View Full Version : stock finishes

04-20-2011, 10:21 PM
Am getting ready to refinish a stock.
Have always used linsead oil/ linsead oil, shellac mix finish and was thinking of trying something different this time.

Was thinking of using tru-oil but have never used the product before and am looking for ideas.
Pro or con!
Things to not do?
things to look out for when using it?

A different product completely?
Open to all suggestions (well almost all)!


04-21-2011, 12:30 AM
The stuff I used was called Tung Oil if memory serves me correct.
I really liked it put it on let it dry light buff with 0000 Steel wool.
Did that about 4 or 5 times and it turned out really nice and smooth.
Good Luck Ken.

04-21-2011, 06:58 PM
I also like Tung Oil. Your local hardware store should have "Homer Fomsbys" tung oil. I have used as many as 27 coats on a stock. Took a month, thin coat applied with my fingers, let it dry 24 hrs or more, knock off the shine with 0000 steel wool, make sure no residue is left and apply another coat. repeat the process until the millennium or until satisfied; which ever comes first.

firefly 1957
04-25-2011, 01:12 AM
Vote number three for tung oil.

04-25-2011, 02:15 AM
Guesser that stock must look like Satin.
I was happy with what I had done!

Pic's just about need with that.


04-25-2011, 02:33 AM
i did an old DBBL BBL 12 in tru oil .... it ended up looking better than the gun , it really brought the grain out and made the finish look deep

04-26-2011, 02:26 AM
The stock that I did 27 coats on was a "banana" style fore end for a Contender Super 14 barrel, custom chambering. I ordered it from Fajen in 1985. I was in the Navy on my last tour of sea duty before retirement and we were in the Indian Ocean for a long time and I had nothing else to do. I drew a crowd of spectators every time I set up to put another coat on. I just left it hanging from the overhead in the Chief's Mess and worked on it on holidays and days we were away from the battle group. Glad I don't have to do it that way any more.
By the way; I've still got it and it still looks good.

05-01-2011, 05:31 AM
danish oil finish gives the same results as tongue oil with an easier application. wet sand.

Tom W.
05-03-2011, 02:17 AM
I too did an old Montgomery Ward SxS 12 ga., as well as a cheap single shot 20 ga. Savage with Tru Oil. The wood came out looking a beautiful honey blonde color....

05-18-2011, 04:16 PM
I must be missing something.
I tried the tung-oil and it turned into a disaster.
Had to strip,sand and reseal the stock.
Went back to the linseed oil/shellac finish I have always used and it turned out OK.

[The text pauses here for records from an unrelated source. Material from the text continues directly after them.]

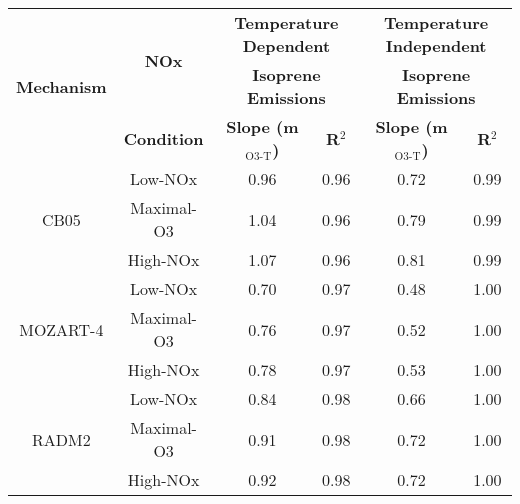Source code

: {\renewcommand{\arraystretch}{1.2}
\begin{tabular}{c|c|c|c|c|c}
	\hline\hline
	\multirow{3}{*}{\textbf{Mechanism}} & \multirow{2}{*}{\textbf{NOx}} & \multicolumn{2}{c|}{\textbf{Temperature Dependent}} & \multicolumn{2}{c}{\textbf{Temperature Independent}} \\ 
	 & & \multicolumn{2}{c|}{\textbf{Isoprene Emissions}} &  \multicolumn{2}{c}{\textbf{Isoprene Emissions}} \\ \cline{3-6} 
	 & \textbf{Condition} & \textbf{Slope (m$_{\text{O3-T}}$)} & \textbf{R$^2$} & \textbf{Slope (m$_{\text{O3-T}}$)} & \textbf{R$^2$} \\ 
	\hline\hline
	\multirow{3}{*}{CB05} & Low-NOx & 0.96 & 0.96 & 0.72 & 0.99 \\ 
	 & Maximal-O3 & 1.04 & 0.96 & 0.79 & 0.99 \\ 
	 & High-NOx & 1.07 & 0.96 & 0.81 & 0.99 \\ 
	\hline
	\multirow{3}{*}{MOZART-4} & Low-NOx & 0.70 & 0.97 & 0.48 & 1.00 \\ 
	 & Maximal-O3 & 0.76 & 0.97 & 0.52 & 1.00 \\ 
	 & High-NOx & 0.78 & 0.97 & 0.53 & 1.00 \\ 
	\hline
	\multirow{3}{*}{RADM2} & Low-NOx & 0.84 & 0.98 & 0.66 & 1.00 \\ 
	 & Maximal-O3 & 0.91 & 0.98 & 0.72 & 1.00 \\ 
	 & High-NOx & 0.92 & 0.98 & 0.72 & 1.00 \\ 
	\hline
	\hline\hline
\end{tabular}}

I followed the directions ( really I did ) and it was a mess.
Is there a secret to using it?


05-18-2011, 10:22 PM
Some folks like to raise the grain on walnut before finish is applied, but I only do it if I am using a hard finish like Tru Oil that fills the pores in the wood. (To do that you wet the stock with clean water after you finish sanding, let it dry, then repeat the sanding with the finest grit you used.) Some like the effect with oil finishes though.

For tung oil or linseed oil, you have to sand to at least 220grit, even finer for fancy or highly figured woods. Before applying oil completely clean all of the sawdust off of the wood. Compressed air is best. You need to let each coat sink in until the surface is completely dry, time varies with the density and porosity of the wood, sometimes as much as 24hrs with later coats. Then you can go over with 0000 steel wool and again completely clean the surface before the next coat goes on. How many coats depends on the wood, your patience, and how much time you want to spend. I like at least three and will often use five or six. Let the last coat dry at least 24hrs before waxing it and let the wax sit on it for an hour or so before buffing it out.

05-19-2011, 12:42 AM
The few times I have used Tung oil, it was on virgin stocks and it turned out fine. The more effort I put into it the nicer it looked. I have never used it as a refinish.

05-19-2011, 01:19 PM
What procedure did you use?
I haven't given up on using it as I have seen some beautiful finishes using it.
I think I did not use it correctly even tho I followed the directions on the can and what I had read about it on a couple of sites.


05-19-2011, 01:32 PM
clean and dry, of course, finely sanded and dusted. I applied one thin coat with my fingers, did not use any rag or sponge or brush, just my bare fingers. Let it dry at least 24 hours depending on temperature and humidity, it can't be too dry, the dryer the better, don't be in a hurry. 4 aught steel wool very lightly, clean the dust off with a clean dry rag. Apply another coat same way and repeat.. In my climate I can do 4 coats a week and get a good turn out. Just don't get in a hurry.
I tried "Linspeed" once, did not like it at all.